ABC biznesu

Sposoby na uratowanie Villa Toscania przed bankructwem. Promocja restauracji zaraz po Kuchennych rewolucjach Magdy Gessler

626wyświetleń

„Prowadzenie biznesu bez reklamy jest jak puszczanie oka do dziewczyny po ciemku. Nikt, poza nami, nie wie, co robimy”. O trafności słów Stuarta Hendersona mogliśmy się przekonać, oglądając ostatni odcinek programu Kuchenne rewolucje w Villa Toscania w Pszczewie.
Jak się okazuje, wspaniała kuchnia oraz malownicze położenie nie zapewniły klientów temu miejscu, które w innych okolicznościach (czyt. lepszej strategii marketingowej) nie mogłoby się od nich opędzić. Czy restauracja zdoła się wystarczająco wypromować na programie?

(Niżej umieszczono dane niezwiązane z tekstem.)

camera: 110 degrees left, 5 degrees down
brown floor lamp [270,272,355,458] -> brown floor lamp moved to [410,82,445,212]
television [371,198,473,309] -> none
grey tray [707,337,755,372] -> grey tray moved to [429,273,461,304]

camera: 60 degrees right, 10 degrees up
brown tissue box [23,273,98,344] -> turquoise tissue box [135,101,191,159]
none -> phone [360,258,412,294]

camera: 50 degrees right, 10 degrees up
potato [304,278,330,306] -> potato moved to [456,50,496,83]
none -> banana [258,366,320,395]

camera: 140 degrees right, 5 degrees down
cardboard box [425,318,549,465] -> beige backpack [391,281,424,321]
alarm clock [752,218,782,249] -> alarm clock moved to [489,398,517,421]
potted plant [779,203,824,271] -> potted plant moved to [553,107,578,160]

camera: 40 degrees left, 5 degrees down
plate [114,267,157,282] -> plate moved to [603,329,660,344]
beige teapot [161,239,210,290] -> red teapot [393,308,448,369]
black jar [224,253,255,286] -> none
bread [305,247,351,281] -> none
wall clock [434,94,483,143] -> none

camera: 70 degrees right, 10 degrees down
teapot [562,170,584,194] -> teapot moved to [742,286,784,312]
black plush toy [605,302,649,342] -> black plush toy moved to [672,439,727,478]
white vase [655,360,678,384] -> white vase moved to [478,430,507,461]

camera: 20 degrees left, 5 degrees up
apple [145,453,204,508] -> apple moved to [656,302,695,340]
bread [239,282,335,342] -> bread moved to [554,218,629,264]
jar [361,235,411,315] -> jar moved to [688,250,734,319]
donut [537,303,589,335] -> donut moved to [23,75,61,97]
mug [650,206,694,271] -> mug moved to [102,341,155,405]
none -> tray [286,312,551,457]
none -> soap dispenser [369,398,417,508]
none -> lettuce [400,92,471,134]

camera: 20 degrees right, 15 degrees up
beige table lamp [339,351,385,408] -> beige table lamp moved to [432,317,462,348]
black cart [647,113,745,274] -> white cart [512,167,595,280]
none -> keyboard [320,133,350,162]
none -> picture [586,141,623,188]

Magda Gessler restauracje nie raz już stawiała przecież na nogi i przywracała im dawną świetność. W jakie inne formy reklamy powinni zainwestować właściciele, aby uratować się przed bankructwem? Specjaliści ds. marketingu internetowego z portalu Firmy.net postarają się znaleźć odpowiedzi na te pytania.
Odcinek programu Kuchenne Rewolucje z Villa Toscania w roli głównej mógłby być zatytułowany „Jak wykończyć kurę, która znosi złote jajka”. Bo faktycznie, po obejrzeniu programu można było odnieść wrażenie, że właściciele marnują niezwykły potencjał, jaki kryje się przede wszystkim w zdolnych kucharzach, którzy potrafią wyczarowywać prawdziwe cuda. Od samego patrzenia niejednej osobie leciała ślinka. Niektórzy pewnie od razu mieli ochotę wskoczyć do samochodu i jechać, chociażby przez pół Polski, aby spróbować tych specjałów, np. własnoręcznie robionych szpinakowych ravioli z ricottą i parmezanem. Jak to możliwe, że taki skarb ukrywał się przez lata przed miłośnikami włoskiej kuchni w sercu Krajobrazowego Parku Pszczewskiego?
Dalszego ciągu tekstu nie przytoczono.